• Aim of the exercise: The entries are to be repeated exactly, with all pictures omitted.

*** Begin section ***

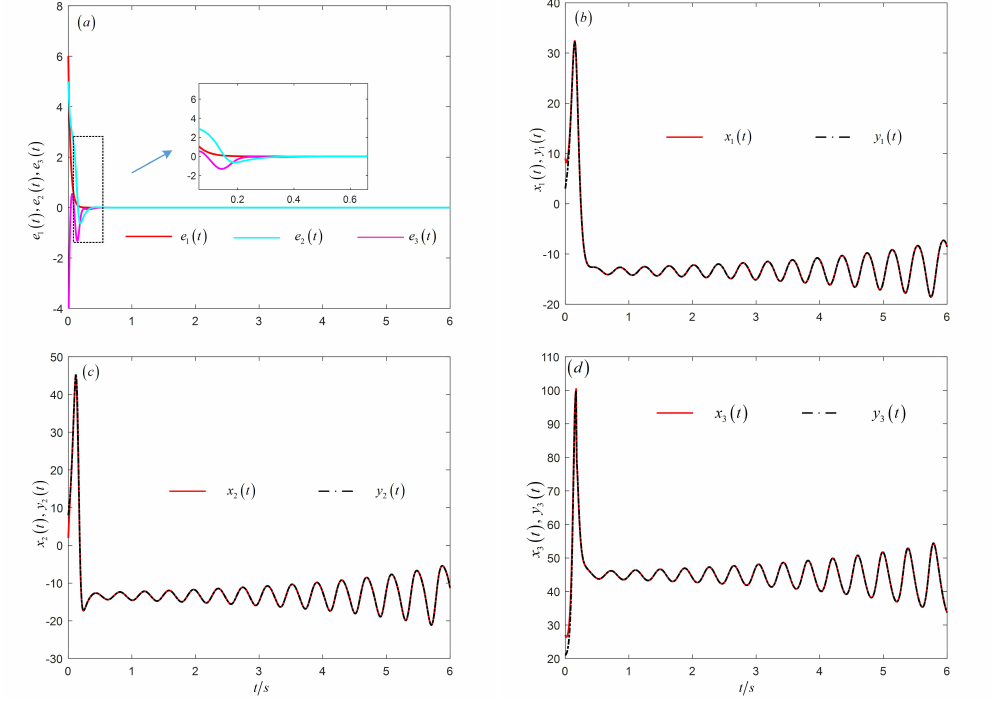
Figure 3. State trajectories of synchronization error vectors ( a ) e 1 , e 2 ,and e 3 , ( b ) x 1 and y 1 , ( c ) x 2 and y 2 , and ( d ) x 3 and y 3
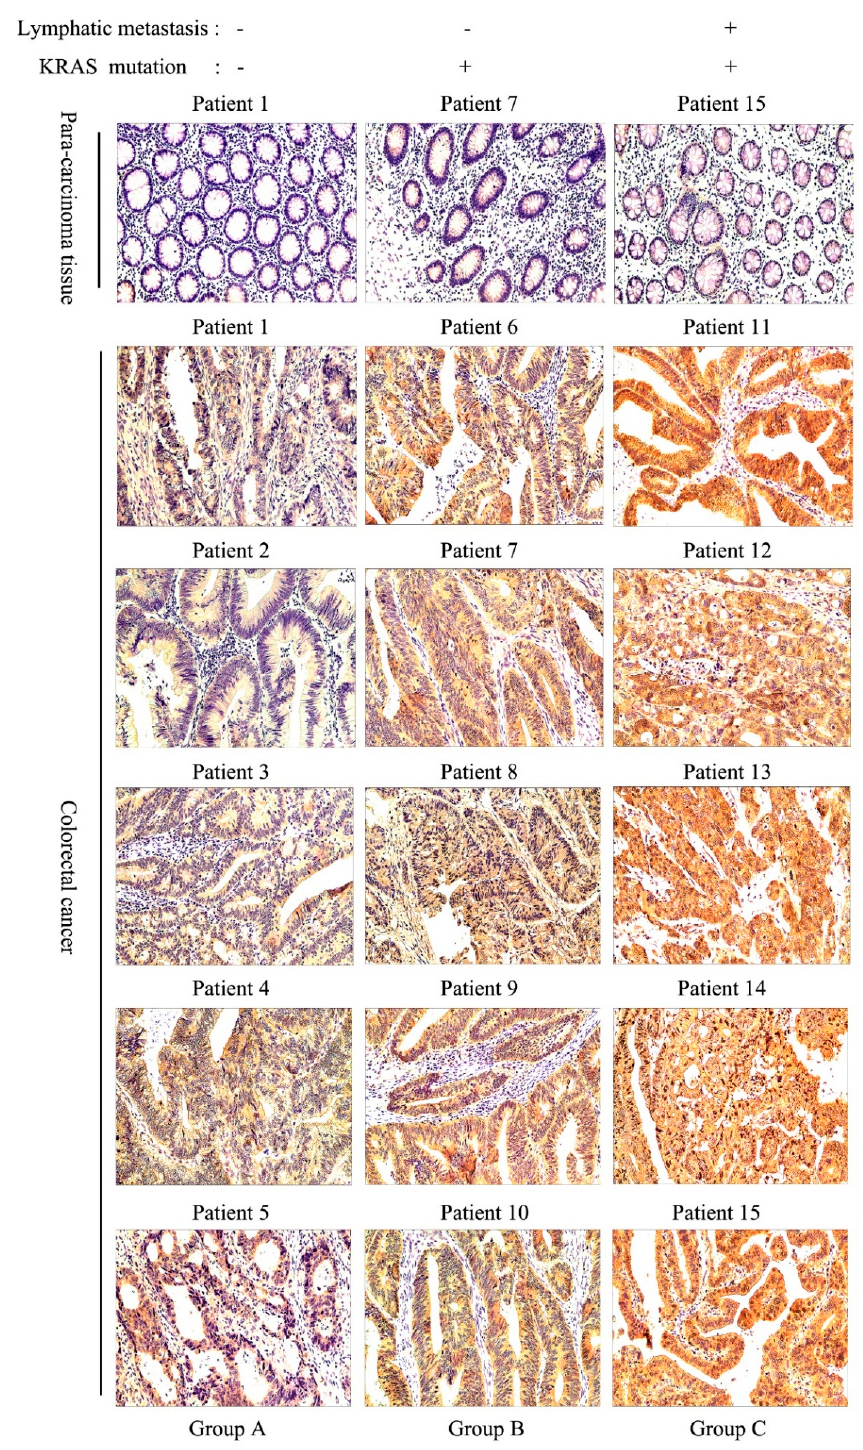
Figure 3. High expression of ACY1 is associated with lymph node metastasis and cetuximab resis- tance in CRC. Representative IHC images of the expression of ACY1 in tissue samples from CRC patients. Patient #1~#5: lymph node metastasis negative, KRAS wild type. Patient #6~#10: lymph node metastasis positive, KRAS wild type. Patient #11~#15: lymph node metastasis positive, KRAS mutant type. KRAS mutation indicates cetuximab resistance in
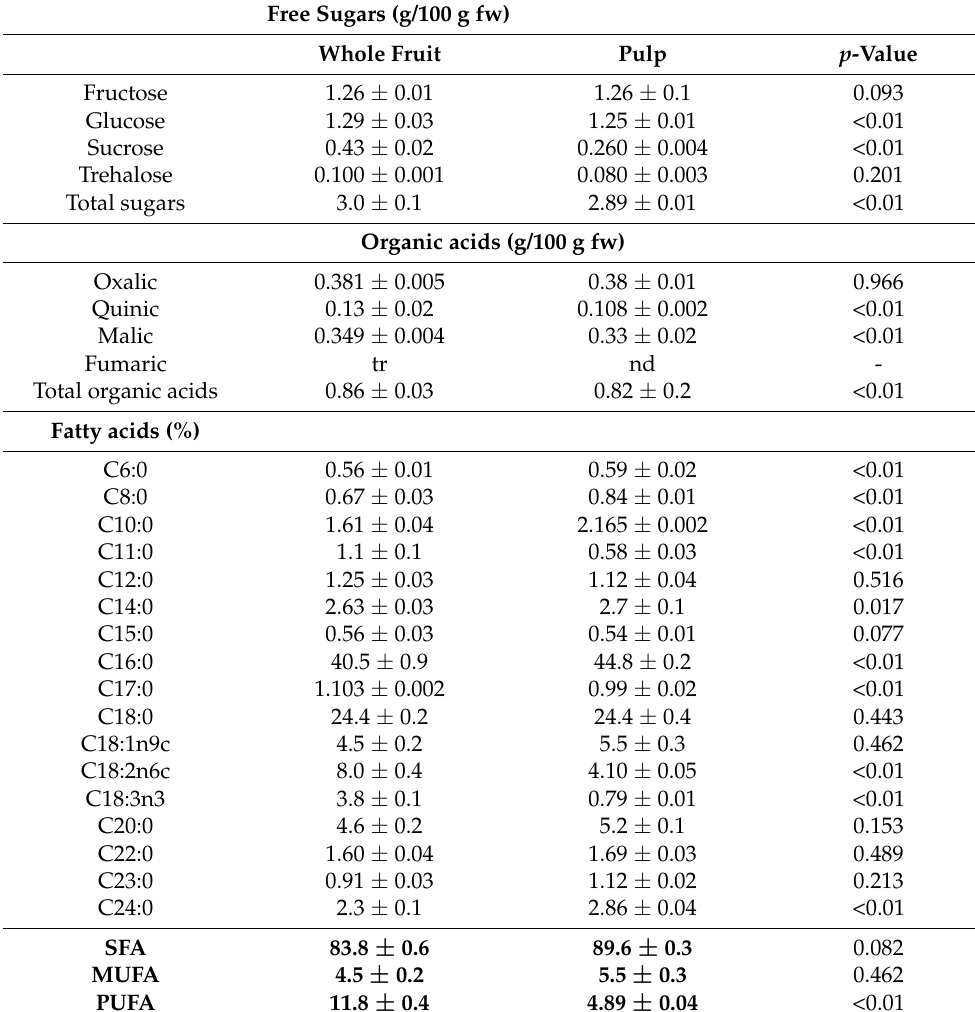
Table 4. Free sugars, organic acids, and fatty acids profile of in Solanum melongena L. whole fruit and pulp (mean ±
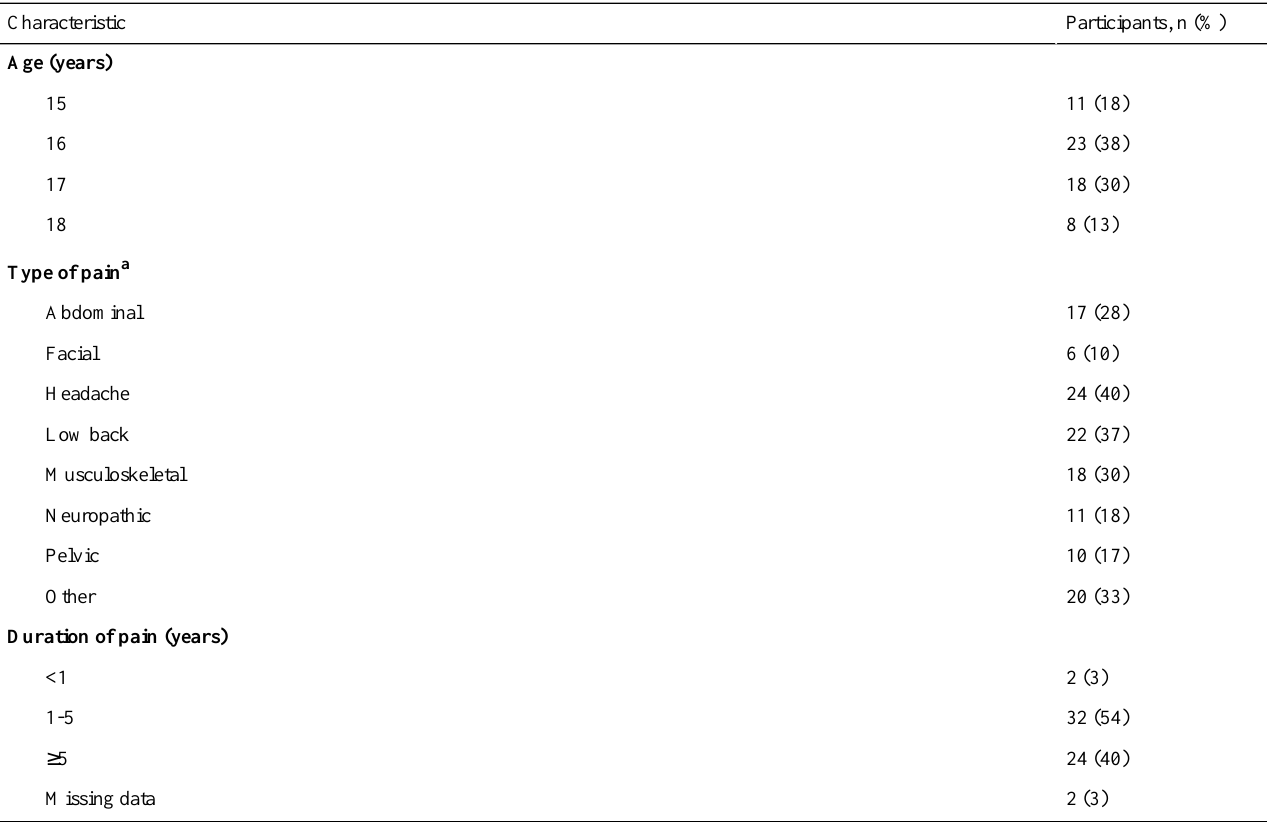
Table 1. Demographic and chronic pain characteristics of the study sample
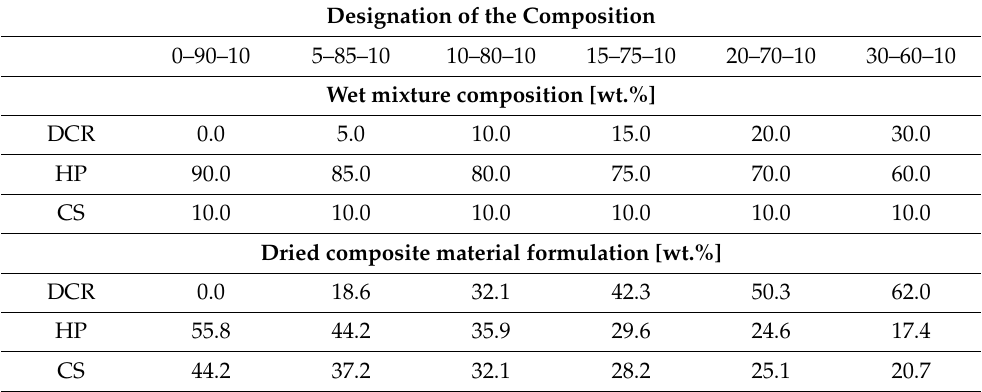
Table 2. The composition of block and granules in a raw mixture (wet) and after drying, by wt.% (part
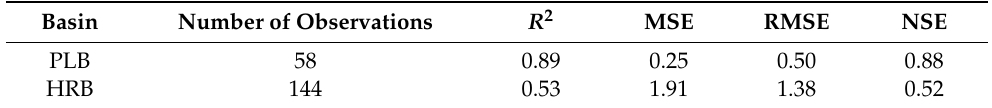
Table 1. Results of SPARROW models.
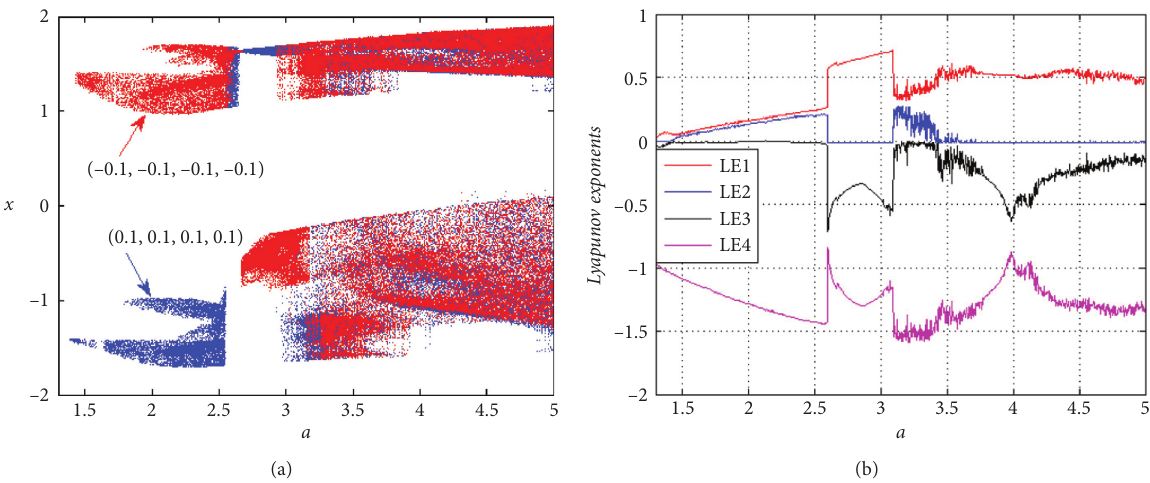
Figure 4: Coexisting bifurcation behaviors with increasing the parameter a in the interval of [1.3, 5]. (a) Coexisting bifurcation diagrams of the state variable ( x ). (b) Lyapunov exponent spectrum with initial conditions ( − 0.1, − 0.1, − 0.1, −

*** End section ***

• Answer section:
Figure 3. State trajectories of synchronization error vectors ( a ) e 1 , e 2 ,and e 3 , ( b ) x 1 and y 1 , ( c ) x 2 and y 2 , and ( d ) x 3 and y 3
Figure 3. High expression of ACY1 is associated with lymph node metastasis and cetuximab resis- tance in CRC. Representative IHC images of the expression of ACY1 in tissue samples from CRC patients. Patient #1~#5: lymph node metastasis negative, KRAS wild type. Patient #6~#10: lymph node metastasis positive, KRAS wild type. Patient #11~#15: lymph node metastasis positive, KRAS mutant type. KRAS mutation indicates cetuximab resistance in
Table 4. Free sugars, organic acids, and fatty acids profile of in Solanum melongena L. whole fruit and pulp (mean ±
Table 1. Demographic and chronic pain characteristics of the study sample
Table 2. The composition of block and granules in a raw mixture (wet) and after drying, by wt.% (part
Table 1. Results of SPARROW models.
Figure 4: Coexisting bifurcation behaviors with increasing the parameter a in the interval of [1.3, 5]. (a) Coexisting bifurcation diagrams of the state variable ( x ). (b) Lyapunov exponent spectrum with initial conditions ( − 0.1, − 0.1, − 0.1, −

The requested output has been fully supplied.